Le résultat fut que, face à la question de ses citoyens et soldats retenus captifs par l’ennemi, l’État d’Israël changea effectivement d’avis. Ainsi, deux années de guerre supplémentaires s’écoulèrent avant la signature d’un accord permettant la libération des derniers otages de Gaza, vivants ou morts, le Hamas restant en place.
Le cabinet du Premier ministre qualifia l’enquête de « pur mensonge ».
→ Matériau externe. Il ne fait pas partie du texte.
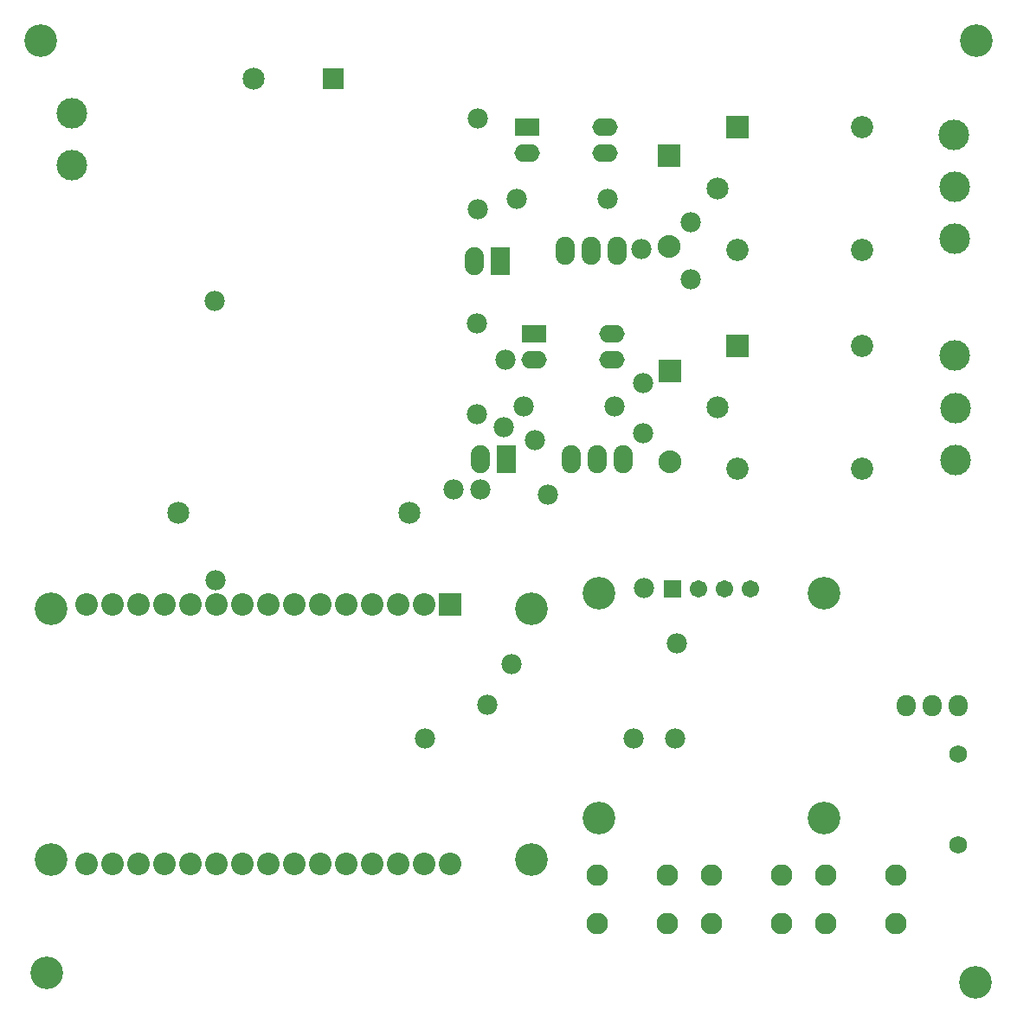
<source format=gbr>
%TF.GenerationSoftware,Altium Limited,Altium Designer,23.10.1 (27)*%
G04 Layer_Color=8388736*
%FSLAX26Y26*%
%MOIN*%
%TF.SameCoordinates,68AA919C-6303-421A-99F6-747A19599157*%
%TF.FilePolarity,Negative*%
%TF.FileFunction,Soldermask,Top*%
%TF.Part,Single*%
G01*
G75*
%TA.AperFunction,ComponentPad*%
%ADD48C,0.083000*%
%ADD49R,0.086740X0.086740*%
%ADD50C,0.086740*%
%ADD51C,0.126110*%
%TA.AperFunction,ViaPad*%
%ADD52C,0.078000*%
%TA.AperFunction,ComponentPad*%
%ADD53O,0.073000X0.108000*%
%ADD54R,0.073000X0.108000*%
%ADD55R,0.067370X0.067370*%
%ADD56C,0.067370*%
%ADD57C,0.088000*%
%ADD58R,0.088000X0.088000*%
%ADD59C,0.085953*%
%ADD60C,0.084181*%
%ADD61R,0.085953X0.085953*%
%ADD62O,0.073000X0.083000*%
%ADD63O,0.074000X0.108000*%
%ADD64O,0.098000X0.068000*%
%ADD65R,0.098000X0.068000*%
%ADD66C,0.078000*%
%ADD67C,0.118000*%
%ADD68C,0.084772*%
%ADD69R,0.084772X0.084772*%
%TA.AperFunction,ViaPad*%
%ADD70C,0.126110*%
%ADD71C,0.068000*%
%ADD72C,0.058000*%
D48*
X2289000Y355000D02*
D03*
X2560000Y543000D02*
D03*
Y355000D02*
D03*
X2289000Y543000D02*
D03*
X3169000Y355000D02*
D03*
X3440000Y543000D02*
D03*
Y355000D02*
D03*
X3169000Y543000D02*
D03*
X2729000D02*
D03*
X3000000Y355000D02*
D03*
Y543000D02*
D03*
X2729000Y355000D02*
D03*
D49*
X1720826Y1585000D02*
D03*
D50*
X1620826D02*
D03*
X1520826D02*
D03*
X1420826D02*
D03*
X1320826D02*
D03*
X1220826D02*
D03*
X1120826D02*
D03*
X1020826D02*
D03*
X920826D02*
D03*
X820826D02*
D03*
X720826D02*
D03*
X620826D02*
D03*
X520826D02*
D03*
X420826D02*
D03*
X320826D02*
D03*
X1720826Y585000D02*
D03*
X1620826D02*
D03*
X1520826D02*
D03*
X1420826D02*
D03*
X1320826D02*
D03*
X1220826D02*
D03*
X1120826D02*
D03*
X1020826D02*
D03*
X920826D02*
D03*
X820826D02*
D03*
X720826D02*
D03*
X620826D02*
D03*
X520826D02*
D03*
X420826D02*
D03*
X320826D02*
D03*
D51*
X185788Y1568464D02*
D03*
Y603504D02*
D03*
X2034212D02*
D03*
Y1568464D02*
D03*
X2296930Y1628070D02*
D03*
X3163070D02*
D03*
Y761930D02*
D03*
X2296930D02*
D03*
D52*
X815000Y2755000D02*
D03*
X820000Y1680000D02*
D03*
X2430000Y1070000D02*
D03*
X1625000D02*
D03*
X1960000Y1355000D02*
D03*
X1840000Y2030000D02*
D03*
X1735000D02*
D03*
X1865000Y1200000D02*
D03*
X1930000Y2270000D02*
D03*
X1935000Y2530000D02*
D03*
X2100000Y2010000D02*
D03*
X2050000Y2220000D02*
D03*
X2650000Y3060000D02*
D03*
Y2840000D02*
D03*
X2465000Y2245000D02*
D03*
X2460000Y2955000D02*
D03*
X2465000Y2440000D02*
D03*
X2468878Y1648878D02*
D03*
X2595000Y1435000D02*
D03*
X2590000Y1070000D02*
D03*
D53*
X1840000Y2145000D02*
D03*
X1815000Y2910000D02*
D03*
D54*
X1940000Y2145000D02*
D03*
X1915000Y2910000D02*
D03*
D55*
X2580000Y1647756D02*
D03*
D56*
X2680000D02*
D03*
X2780000D02*
D03*
X2880000D02*
D03*
D57*
X2565000Y2965000D02*
D03*
X2570000Y2135000D02*
D03*
D58*
X2565000Y3315000D02*
D03*
X2570000Y2485000D02*
D03*
D59*
X3310158Y2582440D02*
D03*
Y2110000D02*
D03*
X2829842D02*
D03*
Y2953780D02*
D03*
X3310158D02*
D03*
Y3426220D02*
D03*
D60*
X2751102Y2346220D02*
D03*
Y3190000D02*
D03*
D61*
X2829842Y2582440D02*
D03*
Y3426220D02*
D03*
D62*
X3479000Y1195000D02*
D03*
X3580000D02*
D03*
X3678000D02*
D03*
D63*
X2190000Y2145000D02*
D03*
X2290000D02*
D03*
X2390000D02*
D03*
X2165000Y2950000D02*
D03*
X2265000D02*
D03*
X2365000D02*
D03*
D64*
X2320000Y3425000D02*
D03*
Y3325000D02*
D03*
X2020000D02*
D03*
X2045000Y2530000D02*
D03*
X2345000D02*
D03*
Y2630000D02*
D03*
D65*
X2020000Y3425000D02*
D03*
X2045000Y2630000D02*
D03*
D66*
X2005000Y2350000D02*
D03*
X2355000D02*
D03*
X1980000Y3150000D02*
D03*
X2330000D02*
D03*
X1830000Y3460000D02*
D03*
Y3110000D02*
D03*
X1825000Y2320000D02*
D03*
Y2670000D02*
D03*
D67*
X265000Y3280000D02*
D03*
Y3480000D02*
D03*
X3665000Y2545000D02*
D03*
X3667620Y2142380D02*
D03*
Y2342380D02*
D03*
X3662380Y3397620D02*
D03*
X3665000Y2995000D02*
D03*
Y3195000D02*
D03*
D68*
X675118Y1938386D02*
D03*
X1564882D02*
D03*
X966456Y3611614D02*
D03*
D69*
X1273544D02*
D03*
D70*
X170000Y165000D02*
D03*
X145000Y3760000D02*
D03*
X3750000D02*
D03*
X3745000Y130000D02*
D03*
D71*
X3680000Y660000D02*
D03*
Y1010000D02*
D03*
D72*
Y660000D02*
D03*
D03*
%TF.MD5,fec449e53b93009d98e7ee2f8b375d2c*%
M02*

</source>
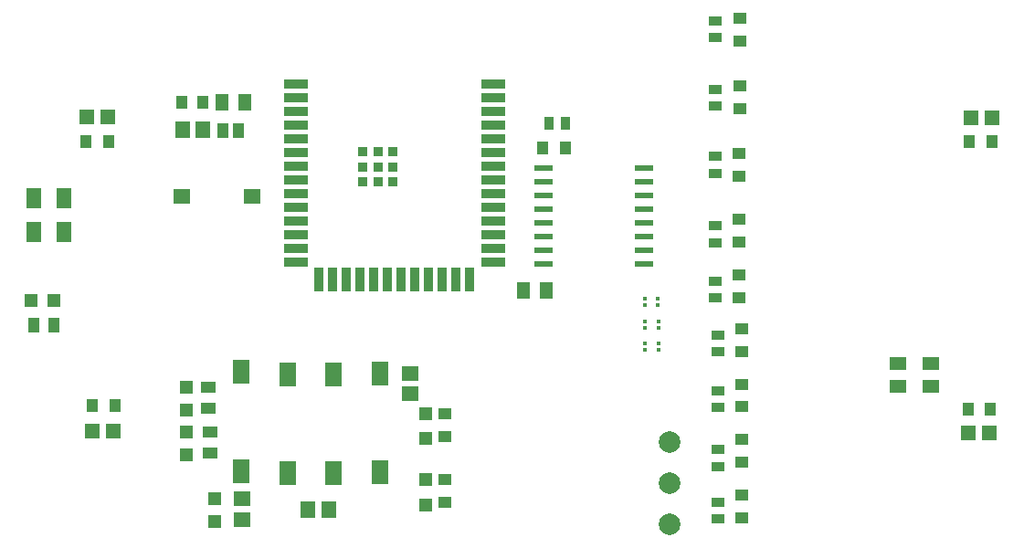
<source format=gtp>
G04*
G04 #@! TF.GenerationSoftware,Altium Limited,Altium Designer,20.2.5 (213)*
G04*
G04 Layer_Color=8421504*
%FSLAX44Y44*%
%MOMM*%
G71*
G04*
G04 #@! TF.SameCoordinates,141B8AC5-84E1-4BD6-917F-AD625E5865C0*
G04*
G04*
G04 #@! TF.FilePolarity,Positive*
G04*
G01*
G75*
%ADD20R,0.9000X0.9000*%
%ADD21R,0.9000X2.2500*%
%ADD22R,2.2500X0.9000*%
%ADD23R,0.4000X0.3800*%
%ADD24R,1.3700X1.9100*%
%ADD25C,2.0000*%
%ADD26R,1.0000X1.2500*%
%ADD27R,1.3000X1.1000*%
%ADD28R,1.2621X0.9549*%
%ADD29R,1.5082X1.2065*%
%ADD30R,1.2065X1.5082*%
%ADD31R,1.1000X1.3000*%
%ADD32R,1.6000X2.1800*%
%ADD33R,1.6000X2.2000*%
%ADD34R,0.9549X1.2621*%
%ADD35R,1.3549X1.4621*%
%ADD36R,1.1500X1.1500*%
%ADD37R,1.5500X1.3500*%
%ADD38R,1.2000X1.2000*%
%ADD39R,1.5000X1.4000*%
%ADD40R,1.0500X1.4500*%
%ADD41R,1.1000X1.3500*%
%ADD42R,1.4000X1.5000*%
%ADD43R,1.2000X1.2000*%
G04:AMPARAMS|DCode=44|XSize=0.55mm|YSize=1.7mm|CornerRadius=0.0495mm|HoleSize=0mm|Usage=FLASHONLY|Rotation=270.000|XOffset=0mm|YOffset=0mm|HoleType=Round|Shape=RoundedRectangle|*
%AMROUNDEDRECTD44*
21,1,0.5500,1.6010,0,0,270.0*
21,1,0.4510,1.7000,0,0,270.0*
1,1,0.0990,-0.8005,-0.2255*
1,1,0.0990,-0.8005,0.2255*
1,1,0.0990,0.8005,0.2255*
1,1,0.0990,0.8005,-0.2255*
%
%ADD44ROUNDEDRECTD44*%
%ADD45R,1.4082X1.0065*%
D20*
X2359000Y1244400D02*
D03*
X2345000D02*
D03*
X2331000D02*
D03*
X2359000Y1216400D02*
D03*
X2345000D02*
D03*
X2331000D02*
D03*
X2359000Y1230400D02*
D03*
X2331000D02*
D03*
X2345000D02*
D03*
D21*
X2429850Y1126000D02*
D03*
X2417150D02*
D03*
X2404450D02*
D03*
X2391750D02*
D03*
X2379050D02*
D03*
X2366350D02*
D03*
X2353650D02*
D03*
X2340950D02*
D03*
X2328250D02*
D03*
X2315550D02*
D03*
X2302850D02*
D03*
X2290150D02*
D03*
D22*
X2451500Y1307600D02*
D03*
Y1142500D02*
D03*
Y1155200D02*
D03*
Y1167900D02*
D03*
Y1180600D02*
D03*
Y1193300D02*
D03*
Y1206000D02*
D03*
Y1218700D02*
D03*
Y1231400D02*
D03*
Y1244100D02*
D03*
Y1256800D02*
D03*
Y1269500D02*
D03*
Y1282200D02*
D03*
Y1294900D02*
D03*
X2268750Y1269400D02*
D03*
Y1256700D02*
D03*
Y1244000D02*
D03*
Y1231300D02*
D03*
Y1218600D02*
D03*
Y1205900D02*
D03*
Y1193200D02*
D03*
Y1180500D02*
D03*
Y1167800D02*
D03*
Y1155100D02*
D03*
Y1142400D02*
D03*
Y1282100D02*
D03*
Y1294800D02*
D03*
Y1307500D02*
D03*
D23*
X2592500Y1066500D02*
D03*
Y1060880D02*
D03*
X2592000Y1086870D02*
D03*
Y1081250D02*
D03*
Y1102500D02*
D03*
Y1108120D02*
D03*
X2605000Y1060880D02*
D03*
Y1066500D02*
D03*
Y1081190D02*
D03*
Y1086810D02*
D03*
X2604500Y1108120D02*
D03*
Y1102500D02*
D03*
D24*
X2054210Y1201500D02*
D03*
X2025790D02*
D03*
X2054210Y1170000D02*
D03*
X2025790D02*
D03*
D25*
X2615001Y975000D02*
D03*
Y937496D02*
D03*
X2615000Y899250D02*
D03*
D26*
X2162895Y1290500D02*
D03*
X2182895D02*
D03*
D27*
X2679250Y1109500D02*
D03*
Y1130500D02*
D03*
X2407250Y919250D02*
D03*
Y940250D02*
D03*
Y980500D02*
D03*
Y1001500D02*
D03*
X2679250Y1161000D02*
D03*
Y1182000D02*
D03*
X2681750Y1059500D02*
D03*
Y1080500D02*
D03*
Y1008000D02*
D03*
Y1029000D02*
D03*
Y956500D02*
D03*
Y977500D02*
D03*
Y905000D02*
D03*
Y926000D02*
D03*
X2679650Y1242650D02*
D03*
Y1221650D02*
D03*
X2680000Y1305500D02*
D03*
Y1284500D02*
D03*
Y1368000D02*
D03*
Y1347000D02*
D03*
D28*
X2657500Y1108810D02*
D03*
Y1124323D02*
D03*
Y1160310D02*
D03*
Y1175823D02*
D03*
X2660000Y1058810D02*
D03*
Y1074323D02*
D03*
Y1007310D02*
D03*
Y1022823D02*
D03*
Y952655D02*
D03*
Y968168D02*
D03*
Y904310D02*
D03*
Y919823D02*
D03*
X2657500Y1240000D02*
D03*
Y1224487D02*
D03*
Y1302250D02*
D03*
Y1286737D02*
D03*
Y1365540D02*
D03*
Y1350027D02*
D03*
D29*
X2857500Y1048420D02*
D03*
Y1027403D02*
D03*
X2826750Y1048420D02*
D03*
Y1027403D02*
D03*
D30*
X2479663Y1116030D02*
D03*
X2500680D02*
D03*
X2221517Y1290500D02*
D03*
X2200500D02*
D03*
D31*
X2518500Y1248250D02*
D03*
X2497500D02*
D03*
X2074500Y1254250D02*
D03*
X2095500D02*
D03*
X2101000Y1009000D02*
D03*
X2080000D02*
D03*
X2912750Y1006000D02*
D03*
X2891750D02*
D03*
X2892750Y1253500D02*
D03*
X2913750D02*
D03*
D32*
X2303307Y946236D02*
D03*
X2261173Y1038236D02*
D03*
X2218250Y1040250D02*
D03*
X2346374Y947168D02*
D03*
D33*
X2303307Y1038136D02*
D03*
X2261173Y946336D02*
D03*
X2218250Y948350D02*
D03*
X2346374Y1039068D02*
D03*
D34*
X2518739Y1270732D02*
D03*
X2503226D02*
D03*
D35*
X2075000Y1276500D02*
D03*
X2094513D02*
D03*
X2099750Y985750D02*
D03*
X2080237D02*
D03*
X2911263Y983500D02*
D03*
X2891750D02*
D03*
X2894737Y1275750D02*
D03*
X2914250D02*
D03*
D36*
X2388750Y917000D02*
D03*
Y940500D02*
D03*
Y978500D02*
D03*
Y1002000D02*
D03*
D37*
X2219038Y903138D02*
D03*
Y922638D02*
D03*
D38*
X2193250Y901500D02*
D03*
Y922500D02*
D03*
X2167250Y984350D02*
D03*
Y963350D02*
D03*
X2167500Y1026000D02*
D03*
Y1005000D02*
D03*
D39*
X2228322Y1203230D02*
D03*
X2163322D02*
D03*
X2374318Y1020068D02*
D03*
Y1039068D02*
D03*
D40*
X2044158Y1084001D02*
D03*
X2025658D02*
D03*
D41*
X2201500Y1264000D02*
D03*
X2215500D02*
D03*
D42*
X2182500Y1264750D02*
D03*
X2163500D02*
D03*
X2299250Y912500D02*
D03*
X2280250D02*
D03*
D43*
X2044179Y1106321D02*
D03*
X2023179D02*
D03*
D44*
X2498500Y1229450D02*
D03*
Y1216750D02*
D03*
Y1204050D02*
D03*
Y1191350D02*
D03*
Y1178650D02*
D03*
Y1165950D02*
D03*
Y1153250D02*
D03*
Y1140550D02*
D03*
X2591500Y1229450D02*
D03*
Y1216750D02*
D03*
Y1204050D02*
D03*
Y1191350D02*
D03*
Y1178650D02*
D03*
Y1165950D02*
D03*
Y1153250D02*
D03*
Y1140550D02*
D03*
D45*
X2189000Y965241D02*
D03*
Y984259D02*
D03*
X2187500Y1006741D02*
D03*
Y1025759D02*
D03*
M02*

</source>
« Le Premier ministre Netanyahu n’a pas parlé au président des Émirats arabes unis pendant la période concernée et n’a reçu aucun avertissement de sa part », indiquait la réponse.
L’ancien chef du Shin Bet, Ronen Bar, et l’ancien chef d’état-major de Tsahal, Herzl Halevi, ont déclaré n’avoir pas été informés de l’avertissement du président des Émirats arabes unis.
Haaretz a sollicité le président Mohammed ben Zayed pour obtenir un commentaire, mais n’a reçu aucune réponse.